:: WORK TASK ::
Give back the material that follows, identical in every line.

(EXTRACTED INFORMATION)

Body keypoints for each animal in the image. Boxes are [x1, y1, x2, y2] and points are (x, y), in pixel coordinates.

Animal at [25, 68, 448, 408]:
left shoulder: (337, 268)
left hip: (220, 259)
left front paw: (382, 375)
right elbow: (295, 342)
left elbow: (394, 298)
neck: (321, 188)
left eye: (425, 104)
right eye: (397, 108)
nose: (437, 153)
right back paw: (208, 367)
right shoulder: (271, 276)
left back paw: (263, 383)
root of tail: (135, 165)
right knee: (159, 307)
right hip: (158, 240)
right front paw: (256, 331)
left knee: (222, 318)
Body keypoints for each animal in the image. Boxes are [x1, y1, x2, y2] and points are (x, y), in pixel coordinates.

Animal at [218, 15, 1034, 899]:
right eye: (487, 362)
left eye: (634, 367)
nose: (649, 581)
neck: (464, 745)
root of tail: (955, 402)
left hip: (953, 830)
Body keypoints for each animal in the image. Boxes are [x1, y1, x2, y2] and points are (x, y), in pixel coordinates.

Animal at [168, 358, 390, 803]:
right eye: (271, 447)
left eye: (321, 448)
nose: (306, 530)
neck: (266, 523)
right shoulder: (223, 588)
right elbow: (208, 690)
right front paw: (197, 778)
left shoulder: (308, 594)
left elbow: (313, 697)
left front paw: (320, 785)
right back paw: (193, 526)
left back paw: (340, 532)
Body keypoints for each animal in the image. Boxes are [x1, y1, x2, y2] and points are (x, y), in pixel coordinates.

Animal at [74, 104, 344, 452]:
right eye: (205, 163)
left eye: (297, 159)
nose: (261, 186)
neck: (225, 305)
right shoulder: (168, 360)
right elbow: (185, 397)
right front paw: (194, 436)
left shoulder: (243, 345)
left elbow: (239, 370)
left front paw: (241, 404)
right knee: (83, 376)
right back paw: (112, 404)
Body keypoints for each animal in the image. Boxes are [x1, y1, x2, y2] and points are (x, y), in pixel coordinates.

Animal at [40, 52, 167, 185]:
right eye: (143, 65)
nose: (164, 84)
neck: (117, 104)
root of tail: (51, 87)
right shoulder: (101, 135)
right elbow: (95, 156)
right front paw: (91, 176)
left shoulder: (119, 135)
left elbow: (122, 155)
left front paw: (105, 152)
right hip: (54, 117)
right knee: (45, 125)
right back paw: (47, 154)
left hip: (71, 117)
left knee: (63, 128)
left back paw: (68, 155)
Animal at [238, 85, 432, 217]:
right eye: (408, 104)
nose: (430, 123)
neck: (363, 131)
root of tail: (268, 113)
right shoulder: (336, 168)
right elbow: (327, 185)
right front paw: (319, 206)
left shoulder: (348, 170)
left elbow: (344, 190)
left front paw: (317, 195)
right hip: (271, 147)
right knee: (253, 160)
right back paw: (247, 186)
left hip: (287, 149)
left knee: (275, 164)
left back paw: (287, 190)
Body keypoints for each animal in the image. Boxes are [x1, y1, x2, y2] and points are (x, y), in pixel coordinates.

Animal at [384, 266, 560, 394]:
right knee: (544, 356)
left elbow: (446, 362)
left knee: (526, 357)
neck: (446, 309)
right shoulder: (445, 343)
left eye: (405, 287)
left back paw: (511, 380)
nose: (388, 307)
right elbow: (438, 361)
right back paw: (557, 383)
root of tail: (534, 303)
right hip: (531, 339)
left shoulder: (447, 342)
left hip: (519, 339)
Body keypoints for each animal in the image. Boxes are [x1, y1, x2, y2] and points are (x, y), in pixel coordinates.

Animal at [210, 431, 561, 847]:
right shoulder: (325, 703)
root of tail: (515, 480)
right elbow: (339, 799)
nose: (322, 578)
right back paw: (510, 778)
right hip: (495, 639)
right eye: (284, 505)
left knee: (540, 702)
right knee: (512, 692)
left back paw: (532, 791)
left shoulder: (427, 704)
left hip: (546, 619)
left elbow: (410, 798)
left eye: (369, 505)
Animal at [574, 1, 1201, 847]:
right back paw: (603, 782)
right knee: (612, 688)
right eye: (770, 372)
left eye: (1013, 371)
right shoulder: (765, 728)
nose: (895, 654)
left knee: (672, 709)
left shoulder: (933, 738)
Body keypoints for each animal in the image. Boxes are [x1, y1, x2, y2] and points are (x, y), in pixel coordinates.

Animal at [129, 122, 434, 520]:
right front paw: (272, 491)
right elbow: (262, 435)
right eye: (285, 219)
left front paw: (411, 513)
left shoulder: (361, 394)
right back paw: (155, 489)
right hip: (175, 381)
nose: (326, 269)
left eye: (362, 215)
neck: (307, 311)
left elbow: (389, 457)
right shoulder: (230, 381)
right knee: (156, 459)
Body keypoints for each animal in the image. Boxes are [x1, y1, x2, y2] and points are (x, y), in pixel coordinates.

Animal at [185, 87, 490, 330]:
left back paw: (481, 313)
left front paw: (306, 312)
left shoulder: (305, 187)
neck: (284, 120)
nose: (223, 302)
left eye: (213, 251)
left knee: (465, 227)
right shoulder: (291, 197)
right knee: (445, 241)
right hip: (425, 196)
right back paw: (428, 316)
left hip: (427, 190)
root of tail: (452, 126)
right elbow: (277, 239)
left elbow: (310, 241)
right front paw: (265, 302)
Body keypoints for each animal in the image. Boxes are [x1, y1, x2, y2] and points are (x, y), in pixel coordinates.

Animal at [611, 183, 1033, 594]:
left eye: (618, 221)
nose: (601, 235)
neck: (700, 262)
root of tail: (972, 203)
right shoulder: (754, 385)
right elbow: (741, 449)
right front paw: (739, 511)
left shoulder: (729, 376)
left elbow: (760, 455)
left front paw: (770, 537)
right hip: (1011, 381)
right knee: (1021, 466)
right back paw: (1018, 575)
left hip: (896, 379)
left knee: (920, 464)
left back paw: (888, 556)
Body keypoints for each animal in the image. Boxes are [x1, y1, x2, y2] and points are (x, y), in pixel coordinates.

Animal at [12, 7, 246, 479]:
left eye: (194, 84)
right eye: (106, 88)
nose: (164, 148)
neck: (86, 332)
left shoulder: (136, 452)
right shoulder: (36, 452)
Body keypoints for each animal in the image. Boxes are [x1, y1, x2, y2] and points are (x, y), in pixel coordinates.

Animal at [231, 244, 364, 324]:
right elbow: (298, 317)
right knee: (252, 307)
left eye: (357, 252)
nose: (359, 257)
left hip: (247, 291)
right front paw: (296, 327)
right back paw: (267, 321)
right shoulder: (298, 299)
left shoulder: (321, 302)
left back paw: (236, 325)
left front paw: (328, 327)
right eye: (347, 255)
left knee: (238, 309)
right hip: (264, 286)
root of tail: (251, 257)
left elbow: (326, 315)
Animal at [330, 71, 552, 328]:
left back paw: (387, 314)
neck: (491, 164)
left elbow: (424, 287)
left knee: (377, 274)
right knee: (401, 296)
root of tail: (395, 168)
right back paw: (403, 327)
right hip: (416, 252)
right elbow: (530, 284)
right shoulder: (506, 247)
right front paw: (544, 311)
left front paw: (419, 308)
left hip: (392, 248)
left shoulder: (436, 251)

(End EXTRACTED INFORMATION)

:: ANSWER FOR THE TASK ::
Body keypoints for each animal in the image. Boxes are [x1, y1, x2, y2] and points are (x, y), in pixel coordinates.

Animal at [25, 68, 448, 408]:
left shoulder: (337, 268)
left hip: (220, 259)
left front paw: (382, 375)
right elbow: (295, 342)
left elbow: (394, 298)
neck: (321, 188)
left eye: (425, 104)
right eye: (397, 108)
nose: (437, 153)
right back paw: (208, 367)
right shoulder: (271, 276)
left back paw: (263, 383)
root of tail: (135, 165)
right knee: (159, 307)
right hip: (158, 240)
right front paw: (256, 331)
left knee: (222, 318)
Body keypoints for each animal in the image. Boxes are [x1, y1, x2, y2] and points are (x, y), in pixel coordinates.

Animal at [218, 15, 1034, 899]:
right eye: (487, 362)
left eye: (634, 367)
nose: (649, 581)
neck: (464, 745)
root of tail: (955, 402)
left hip: (953, 830)
Body keypoints for each animal in the image. Boxes are [x1, y1, x2, y2] and points are (x, y), in pixel coordinates.

Animal at [168, 358, 390, 803]:
right eye: (271, 447)
left eye: (321, 448)
nose: (306, 530)
neck: (266, 523)
right shoulder: (223, 588)
right elbow: (208, 690)
right front paw: (197, 778)
left shoulder: (308, 594)
left elbow: (313, 697)
left front paw: (320, 785)
right back paw: (193, 526)
left back paw: (340, 532)
Body keypoints for each animal in the image. Boxes are [x1, y1, x2, y2] and points are (x, y), in pixel coordinates.

Animal at [74, 104, 344, 452]:
right eye: (205, 163)
left eye: (297, 159)
nose: (261, 186)
neck: (225, 305)
right shoulder: (168, 360)
right elbow: (185, 397)
right front paw: (194, 436)
left shoulder: (243, 345)
left elbow: (239, 370)
left front paw: (241, 404)
right knee: (83, 376)
right back paw: (112, 404)
Body keypoints for each animal in the image. Boxes are [x1, y1, x2, y2] and points are (x, y), in pixel coordinates.

Animal at [40, 52, 167, 185]:
right eye: (143, 65)
nose: (164, 84)
neck: (117, 104)
root of tail: (51, 87)
right shoulder: (101, 135)
right elbow: (95, 156)
right front paw: (91, 176)
left shoulder: (119, 135)
left elbow: (122, 155)
left front paw: (105, 152)
right hip: (54, 117)
right knee: (45, 125)
right back paw: (47, 154)
left hip: (71, 117)
left knee: (63, 128)
left back paw: (68, 155)
Animal at [238, 85, 432, 217]:
right eye: (408, 104)
nose: (430, 123)
neck: (363, 131)
root of tail: (268, 113)
right shoulder: (336, 168)
right elbow: (327, 185)
right front paw: (319, 206)
left shoulder: (348, 170)
left elbow: (344, 190)
left front paw: (317, 195)
right hip: (271, 147)
right knee: (253, 160)
right back paw: (247, 186)
left hip: (287, 149)
left knee: (275, 164)
left back paw: (287, 190)
Body keypoints for each animal in the image. Boxes are [x1, y1, x2, y2] and points are (x, y), in pixel coordinates.

Animal at [384, 266, 560, 394]:
right knee: (544, 356)
left elbow: (446, 362)
left knee: (526, 357)
neck: (446, 309)
right shoulder: (445, 343)
left eye: (405, 287)
left back paw: (511, 380)
nose: (388, 307)
right elbow: (438, 361)
right back paw: (557, 383)
root of tail: (534, 303)
right hip: (531, 339)
left shoulder: (447, 342)
left hip: (519, 339)
Body keypoints for each animal in the image. Boxes are [x1, y1, x2, y2] and points are (x, y), in pixel coordinates.

Animal at [210, 431, 561, 847]:
right shoulder: (325, 703)
root of tail: (515, 480)
right elbow: (339, 799)
nose: (322, 578)
right back paw: (510, 778)
right hip: (495, 639)
right eye: (284, 505)
left knee: (540, 702)
right knee: (512, 692)
left back paw: (532, 791)
left shoulder: (427, 704)
left hip: (546, 619)
left elbow: (410, 798)
left eye: (369, 505)
Animal at [574, 1, 1201, 847]:
right back paw: (603, 782)
right knee: (612, 688)
right eye: (770, 372)
left eye: (1013, 371)
right shoulder: (765, 728)
nose: (895, 654)
left knee: (672, 709)
left shoulder: (933, 738)
Body keypoints for each animal in the image. Boxes are [x1, y1, x2, y2] and points are (x, y), in pixel coordinates.

Animal at [129, 122, 434, 520]:
right front paw: (272, 491)
right elbow: (262, 435)
right eye: (285, 219)
left front paw: (411, 513)
left shoulder: (361, 394)
right back paw: (155, 489)
right hip: (175, 381)
nose: (326, 269)
left eye: (362, 215)
neck: (307, 311)
left elbow: (389, 457)
right shoulder: (230, 381)
right knee: (156, 459)
Body keypoints for each animal in the image. Boxes are [x1, y1, x2, y2] and points are (x, y), in pixel coordinates.

Animal at [185, 87, 490, 330]:
left back paw: (481, 313)
left front paw: (306, 312)
left shoulder: (305, 187)
neck: (284, 120)
nose: (223, 302)
left eye: (213, 251)
left knee: (465, 227)
right shoulder: (291, 197)
right knee: (445, 241)
right hip: (425, 196)
right back paw: (428, 316)
left hip: (427, 190)
root of tail: (452, 126)
right elbow: (277, 239)
left elbow: (310, 241)
right front paw: (265, 302)
Body keypoints for each animal in the image. Boxes are [x1, y1, x2, y2] and points are (x, y), in pixel coordinates.

Animal at [611, 183, 1033, 594]:
left eye: (618, 221)
nose: (601, 235)
neck: (700, 262)
root of tail: (972, 203)
right shoulder: (754, 385)
right elbow: (741, 449)
right front paw: (739, 511)
left shoulder: (729, 376)
left elbow: (760, 455)
left front paw: (770, 537)
right hip: (1011, 381)
right knee: (1021, 466)
right back paw: (1018, 575)
left hip: (896, 379)
left knee: (920, 464)
left back paw: (888, 556)
Body keypoints for each animal in the image. Boxes are [x1, y1, x2, y2] and points are (x, y), in pixel coordinates.

Animal at [12, 7, 246, 479]:
left eye: (194, 84)
right eye: (106, 88)
nose: (164, 148)
neck: (86, 332)
left shoulder: (136, 452)
right shoulder: (36, 452)
Body keypoints for each animal in the image. Boxes are [x1, y1, x2, y2] and points are (x, y), in pixel coordinates.

Animal at [231, 244, 364, 324]:
right elbow: (298, 317)
right knee: (252, 307)
left eye: (357, 252)
nose: (359, 257)
left hip: (247, 291)
right front paw: (296, 327)
right back paw: (267, 321)
right shoulder: (298, 299)
left shoulder: (321, 302)
left back paw: (236, 325)
left front paw: (328, 327)
right eye: (347, 255)
left knee: (238, 309)
right hip: (264, 286)
root of tail: (251, 257)
left elbow: (326, 315)
Animal at [330, 71, 552, 328]:
left back paw: (387, 314)
neck: (491, 164)
left elbow: (424, 287)
left knee: (377, 274)
right knee: (401, 296)
root of tail: (395, 168)
right back paw: (403, 327)
right hip: (416, 252)
right elbow: (530, 284)
right shoulder: (506, 247)
right front paw: (544, 311)
left front paw: (419, 308)
left hip: (392, 248)
left shoulder: (436, 251)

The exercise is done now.